Tart cherry apple pie

So this year I’m not going to miss it!   I’ve put a pop-up reminder on my Google calendar, I wrote it down on a paper calendar, I left a couple of pie recipes I keep meaning to try laying around the house.   Are you in?  Take a break on Thursday at just about 2 pm and have some pie.  That’s March 14 (3.14) at 1:59.  As a [former] scientist, this Mathgeek silly stuff makes me giddy.  As does a good pie.

This winter Locavorious is extraordinary lucky to have in the storage freezer certified organic tart cherries from North Star Organics in Frankfort, MI.  As much as I love simple cherry pie, I’ve been trying to ration out these frozen beauties until we know what this harvest will bring.   I’ve also had a couple of storage apples nearing the end of reasonable consumption….so voilà, a hoarded fruit marriage pie is born.  Of course the internet was already full of examples of folks combining these two classic pie fruits.  I based my locally grown, glorious pie on this blogger’s lovely recipe.

Pie crust: make your favorite, buy one, or use my mother-in-law’s top secret recipe (2/3 cup unsalted cold butter, 1 cup flour, 1/2 tsp salt, 2 1/2 T ice water…food processor.)   Prepare pie crust.  Preheat oven to 400 F.

Take the cherries out of the freezer to defrost a bit.   Can rinse off any ice crystals if desired.

For the filling, combine:
2 1/2 cups apple chunks
12 oz frozen tart cherries
1 T rum
1/2 c sugar
2 or 3 T flour  (use 2 T flour if your cherries are defrosted; use 3 if still pretty frozen)
1 heaping teaspoon ground cinnamon
pinch ground nutmeg
pinch ground cloves

Stir it up in a big bowl and let it sit while you make the crumble topping.

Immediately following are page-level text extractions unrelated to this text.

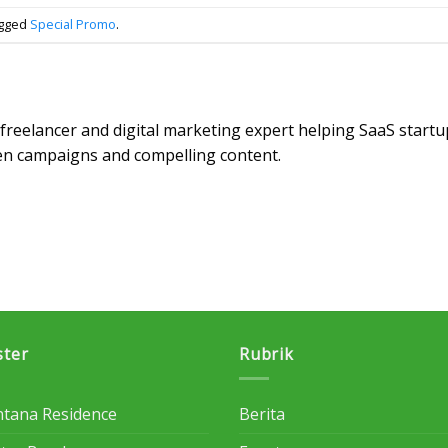
agged
Special Promo
.
e freelancer and digital marketing expert helping SaaS start
en campaigns and compelling content.
ster
Rubrik
tana Residence
Berita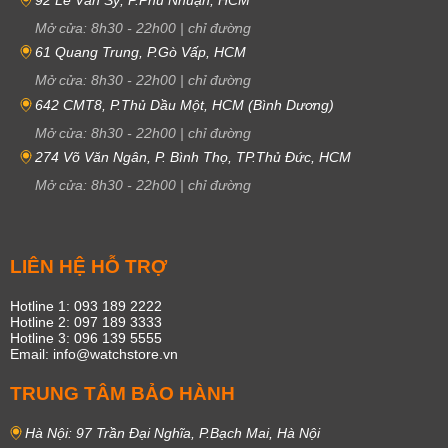
Mở cửa:
8h30
-
22h00
|
chỉ đường
61 Quang Trung, P.Gò Vấp, HCM
Mở cửa:
8h30
-
22h00
|
chỉ đường
642 CMT8, P.Thủ Dầu Một, HCM (Bình Dương)
Mở cửa:
8h30
-
22h00
|
chỉ đường
274 Võ Văn Ngân, P. Bình Thọ, TP.Thủ Đức, HCM
Mở cửa:
8h30
-
22h00
|
chỉ đường
LIÊN HỆ HỖ TRỢ
Hotline 1: 093 189 2222
Hotline 2: 097 189 3333
Hotline 3: 096 139 5555
Email: info@watchstore.vn
TRUNG TÂM BẢO HÀNH
Hà Nội: 97 Trần Đại Nghĩa, P.Bạch Mai, Hà Nội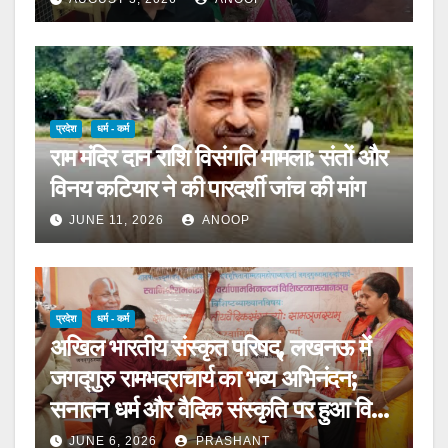
प्रदेश
धर्म - कर्म
राम मंदिर दान राशि विसंगति मामला: संतों और
विनय कटियार ने की पारदर्शी जांच की मांग
JUNE 11, 2026
ANOOP
प्रदेश
धर्म - कर्म
अखिल भारतीय संस्कृत परिषद्, लखनऊ में
जगद्गुरु रामभद्राचार्य का भव्य अभिनंदन;
सनातन धर्म और वैदिक संस्कृति पर हुआ विशेष
व्याख्यान
JUNE 6, 2026
PRASHANT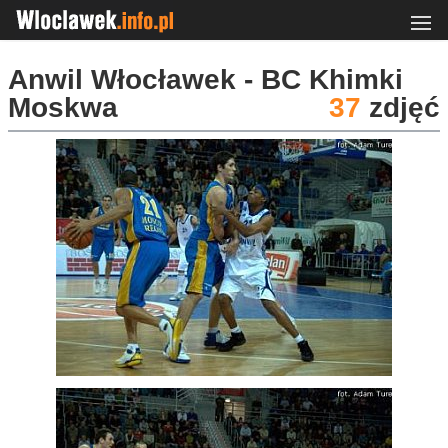
Anwil Włocławek - BC Khimki
Moskwa
37
zdjęć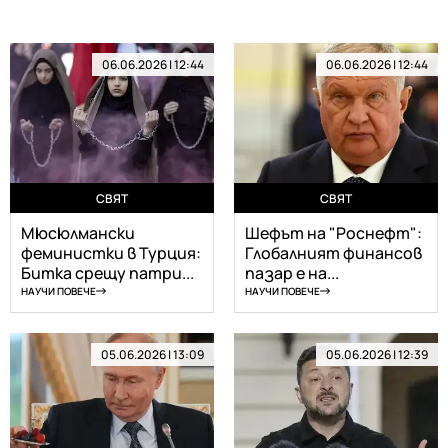
06.06.2026 | 12:44
06.06.2026 | 12:44
СВЯТ
СВЯТ
Мюсюлмански
Шефът на "Роснефт":
феминистки в Турция:
Глобалният финансов
Битка срещу патри...
пазар е на...
НАУЧИ ПОВЕЧЕ
НАУЧИ ПОВЕЧЕ
05.06.2026 | 13:09
05.06.2026 | 12:39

To make a nice crumble topping, combine by chopping with two knives (or a couple pulses in the food processor would work too):
1/4 c flour
1/4 c oatmeal
2 T brown sugar, and
1-2 T cold butter

Fill pie crust with the cherries n apples.  Top with the  crumbly stuff.  Bake for about 35 minutes at 400 F, then remove pie and cover with foil to prevent crust from burning.  Reduce oven temperature to 350 F and bake for another 25-30 minutes.   Let cool for about 1 hour before enjoying.